In [None]:
import pandas as pd
import numpy as np
from sklearn.metrics import accuracy_score

uri = "https://gist.githubusercontent.com/guilhermesilveira/e99a526b2e7ccc6c3b70f53db43a87d2/raw/1605fc74aa778066bf2e6695e24d53cf65f2f447/machine-learning-carros-simulacao.csv"
dados = pd.read_csv('../data/modelo_carros.csv', sep=",").drop(columns=["Unnamed: 0"], axis=1)
dados.head()

In [None]:
dados.info()

In [None]:
# situação horrível de "azar" onde as classes estão ordenadas por padrão
dados_azar = dados.sort_values(by=['vendido'], ascending=True)
x_azar = dados[['preco', 'idade_do_modelo', 'km_por_ano']]
y_azar = dados['vendido']
dados_azar.head()

In [None]:
from sklearn.model_selection import cross_validate
from sklearn.dummy import DummyClassifier
SEED = 301
np.random.seed(SEED)

modelo = DummyClassifier()
results = cross_validate(modelo, x_azar, y_azar, cv=10, return_train_score=False)
media = results['test_score'].mean()
desvio_padrao = results['test_score'].std()
print('Accuracy média:  %.2f' %(media * 100))
print("Accuracy intervalo:  [%.2f %.2f]" % ((media - 2 * desvio_padrao) * 100, (media + 2 * desvio_padrao) *100))

In [None]:
from sklearn.model_selection import cross_validate
from sklearn.tree import DecisionTreeClassifier
SEED = 158020
np.random.seed(SEED)

modelo = DecisionTreeClassifier(max_depth=2)
results = cross_validate(modelo, x_azar, y_azar, cv=10, return_train_score=False)
media = results['test_score'].mean()
desvio_padrao = results['test_score'].std()
print('Accuracy média:  %.2f' %(media * 100))
print("Accuracy intervalo:  [%.2f %.2f]" % ((media - 2 * desvio_padrao) * 100, (media + 2 * desvio_padrao) *100))

→ Trechos das linhas
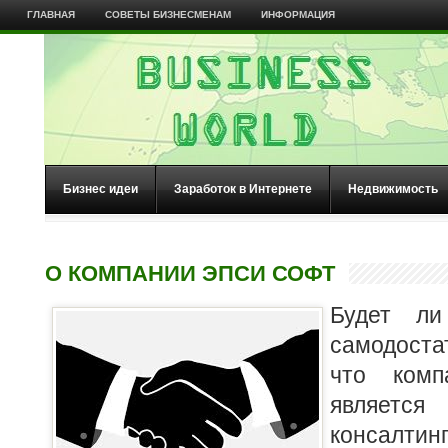
ГЛАВНАЯ
СОВЕТЫ БИЗНЕСМЕНАМ
ИНФОРМАЦИЯ
Бизнес идеи
Заработок в Интернете
Недвижимость
О КОМПАНИИ ЭПСИ СОФТ
Будет ли
самодоста
что ком
являет
консалтин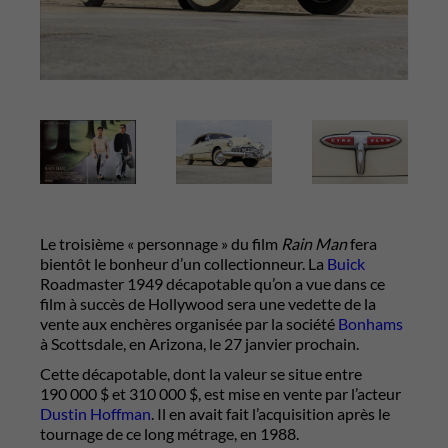
Le troisième « personnage » du film
Rain Man
fera
bientôt le bonheur d’un collectionneur. La
Buick
Roadmaster 1949 décapotable qu’on a vue dans ce
film à succès de Hollywood sera une vedette de la
vente aux enchères organisée par la société
Bonhams
à Scottsdale, en Arizona, le 27 janvier prochain.
Cette décapotable, dont la valeur se situe entre
190 000 $ et 310 000 $, est mise en vente par l’acteur
Dustin Hoffman
. Il en avait fait l’acquisition après le
tournage de ce long métrage, en 1988.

→ Tarefas
**a)** Reproduza do texto fornecido o trecho entre "modelo = DummyClassifier()" e "modelo = DecisionTreeClassifier(max_depth=2)", inclusive.
**b)** Responda com base no texto fornecido:
(i) Que valor recebe SEED no bloco que usa DummyClassifier?
(ii) Qual max_depth é passado ao DecisionTreeClassifier?
(iii) Que coluna é removida ao ler o arquivo CSV?
**c)** Traduza para o inglês este comentário do texto fornecido: «situação horrível de "azar" onde as classes estão ordenadas por padrão».

→ Respostas
**a)**
modelo = DummyClassifier()
results = cross_validate(modelo, x_azar, y_azar, cv=10, return_train_score=False)
media = results['test_score'].mean()
desvio_padrao = results['test_score'].std()
print('Accuracy média:  %.2f' %(media * 100))
print("Accuracy intervalo:  [%.2f %.2f]" % ((media - 2 * desvio_padrao) * 100, (media + 2 * desvio_padrao) *100))

In [None]:
from sklearn.model_selection import cross_validate
from sklearn.tree import DecisionTreeClassifier
SEED = 158020
np.random.seed(SEED)

modelo = DecisionTreeClassifier(max_depth=2)

**b)**
(i) 301
(ii) 2
(iii) "Unnamed: 0"

**c)** Horrible "bad luck" situation where the classes are sorted by default